:: 本文の抜粋 ::
栄養と免疫

赤ちゃんにとって、一番いい栄養は母乳です。(人間も哺乳動物だもんね) お産のあと2〜3日間でる母乳を初乳といいますが、 初乳には産まれたばかりの赤ちゃんに最適な栄養があるばかりでなく、赤ちゃんを病気から守ってくれる成分(免疫グロブリン、ラクトフェリン等)が多く含まれています。
また赤ちゃんは3日ごろから一時的に体重が減ります(生理的体重減少)が、そんな時期に出る初乳は黄色い蛋白質の豊富なものなので、必ず与えるようにしたいですね。
この他にも母乳には補体、リゾチーム、ビフィズス菌成長因子、細胞成分 、オリゴ糖、DHAなどが含まれています。
初乳は1週間ぐらいすると、次第に普通の母乳の成分に変わっていきます。これはサラサラして飲みやすく、甘くて赤ちゃんの好きな味になります。そして授乳時間の最後の方になると蛋白質の濃い物にかわり、満腹を感じるようになるそうです。
このように母乳は赤ちゃんの成長に合わせた成分になっているのです。(すごいと思わない?)
また母乳は消化がよいので、赤ちゃんの腎に負担をかけません。

ママのため

赤ちゃんが産まれるとママの子宮は徐々に収縮を始め、元の大きさに戻ろうとします。母乳を与えることはこの収縮を助けるのです。
また、ママは食事をしても母乳にカロリーを取られので太りません。母乳をあげているママはミルクのママより早く元の体重に戻るでしょう。(ありががたい!)
他にも、母乳を飲ませたママとミルクのママでは母乳を飲ませたママの方が乳ガンにかかる率が低いそうです。(いたれりつくせりだぁ)

赤ちゃんの体

母乳を飲むと鼻で呼吸する習慣が出来ます。鼻呼吸する事は鼻でほこりを取り除き適度に加湿をし、肺で酸素を吸収しやすくします。
SIDS(乳幼児突然死症候群)という赤ちゃんが寝ている間に死んでしまう病気があります。これは直接的な原因は分かっていませんが、人工栄養が関係していると言われています。少しでも母乳が出るなら与えたいものですね。
また母乳の赤ちゃんとミルクの赤ちゃんでは体つきも変わってきます。母乳の赤ちゃんは毛髪がしなやかで、体つきも固太りでしっかりします。

:: 作業の指示 ::
A – 母乳についての本文では、初乳はお産のあと何日間ほど出る母乳だと説明されていますか。
B – 母乳についての本文を、最後の文に続けて書き進めてください。

:: 演習データ ::
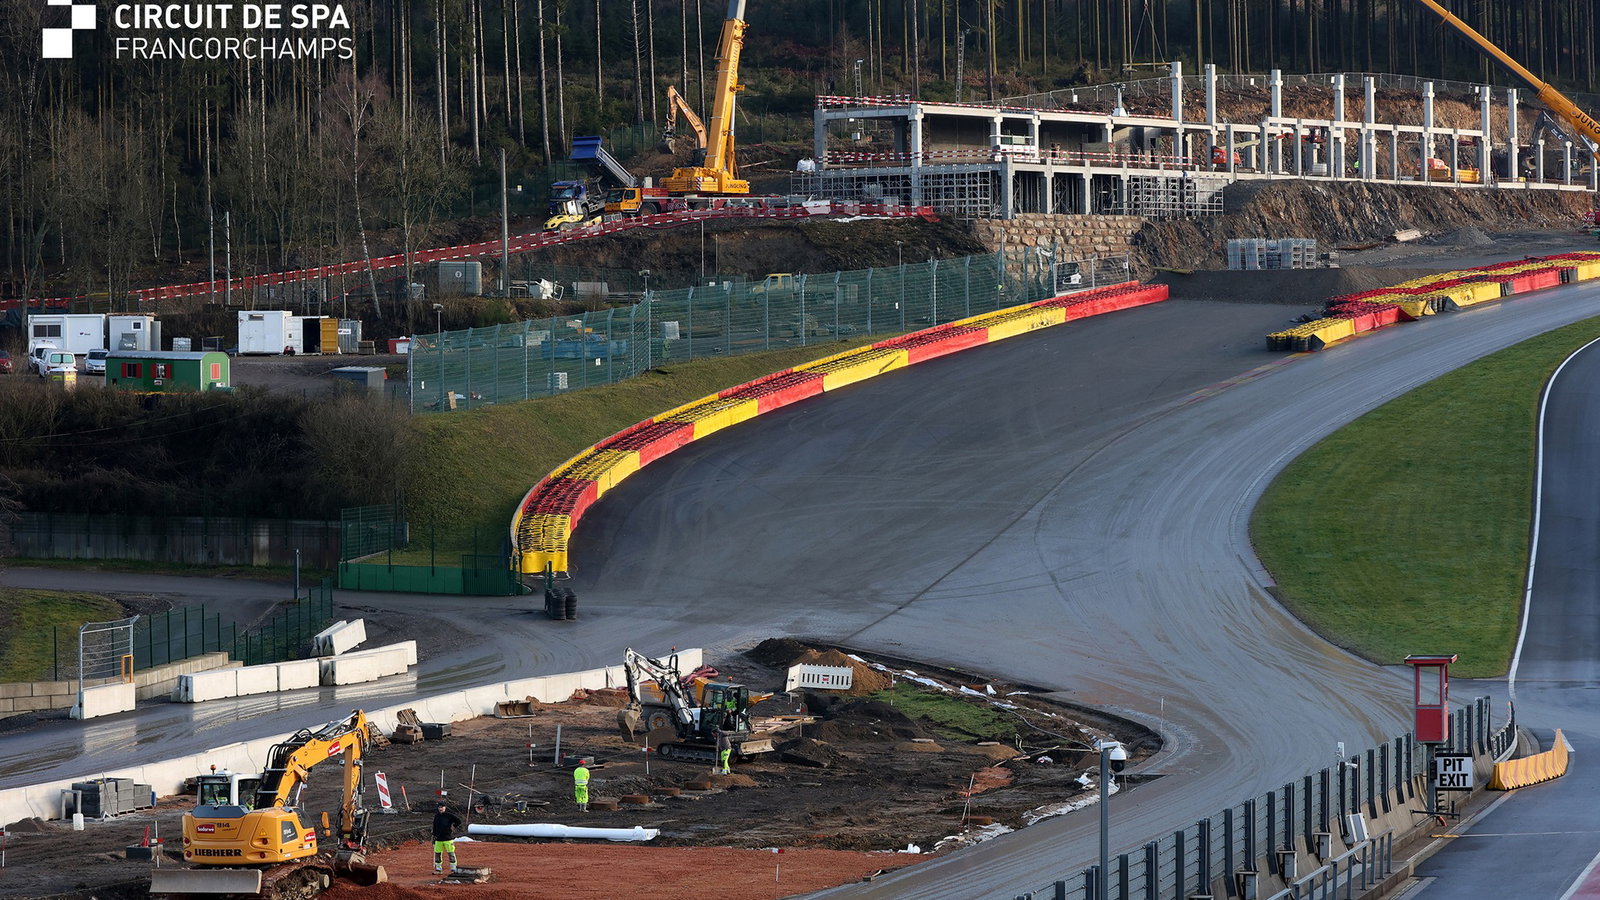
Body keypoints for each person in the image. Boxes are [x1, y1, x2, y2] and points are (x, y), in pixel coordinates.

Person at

:: 解答 ::
A – お産のあと2〜3日間出る母乳です。

B –
経済的と手間のこと

赤ちゃんをミルクだけで育てると、ミルク代が月に1〜2万円ほどかかります。母乳で育てるためにはママの栄養のことを考えなければいけませんし、最初の1ヶ月は清浄綿で清潔にしなければなりません。
しかし、哺乳びんの消毒や湯冷ましを作ったりすることからは解放されます。 夜中、赤ちゃんがお腹をすかせて泣いた時、寒い台所まで行ってミルクを作り、飲み終わったら哺乳びんを洗う...母乳だったら起きて、授乳し終わったらそのまま寝れるのです。私なんて睡眠不足で眠かった時、飲ませながら寝てることもありました...(^_^;)本当に楽ですよ!
おまけに外出するときお湯やミルク、哺乳びんなども持っていかなくていいので荷物もだいぶ減ります。

スキンシップ

母乳をあげることによってママと赤ちゃんの絆が深まります。ママは母乳をあげることによってより愛情を感じ、より母性に目覚めることでしょう。赤ちゃんはママに抱かれながら母乳を飲むことで安心できるのです。

デメリット

母乳にもデメリットがあります。
母乳にはビタミンKが不足していることです。しかし現代の産院ではビタミンKを投与しているので心配はいりませんが、妊娠中から栄養をしっかりと採っておきたいものです。
また、哺乳びんのようにメモリがないので、赤ちゃんがどれくらい飲んだかわからないことです。でも、赤ちゃんのご機嫌や排せつ量、体重の増加などで把握できると思います。母乳をずっとあげているとだんだんと自信が出てくるでしょう。